***
Sudah jam segini, tetapi Tari belum juga menampakkan batang hidungnya dihadapanku, apa dia marah karena perkara semalam. Ach … ciuman semalam masih terasa di bibir aku. Bibir Tari memang lembut dan menggoda, semoga dia mau menerima perasaanku.
Tari dimana ya … , coba aku cari di belakang, siapa tau dia sedang masak di dapur.
Bruk !!
“Duh … kalau jalan itu lihat-lihat toh mas Rey, ada manusia sebesar ini masih saja ditabrak!” lirih Tari dengan menatap mata Reyhan yang membuatnya salah tingkah.
“Kenapa jantungku berdegup kencang saat kulitnya bersentuhan dengan kulitku, duh … Gusti Allah (Tuhan) rasanya seperti tersengat listrik jedug … jedug …. hatiku gak karuan rasanya, gimana ini ya …?" gumam Tari dalam hatinya.

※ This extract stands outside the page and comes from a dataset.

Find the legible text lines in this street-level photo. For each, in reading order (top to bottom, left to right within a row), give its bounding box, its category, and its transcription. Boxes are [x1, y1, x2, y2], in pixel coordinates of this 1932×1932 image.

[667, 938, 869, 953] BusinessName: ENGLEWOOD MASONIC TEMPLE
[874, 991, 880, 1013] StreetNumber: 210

“Tari … aku masih menunggu jawabanmu yang semalam, mas susah tidurnya sebelum mendengar keputusan dek Tari, mas ingin membawa dek Tari ke kota memperkenalkan sama keluarga mas di Jakarta, bagaimana dek?”
“Mas … Tari tidak bisa ikut pergi ke Jakarta sebelum sah jadi istri mas Reyhan, orang-orang akan mengolok-ngolok Tari juga Bapak kalau anak perawannya dibawa laki-laki yang belum jelas statusnya, gitu loh mas …, ya maklum disini kan kampung mas, beda sama di kota besar yang kalau pergi sama siapa saja tetangga tidak pada ribut ngurusin!”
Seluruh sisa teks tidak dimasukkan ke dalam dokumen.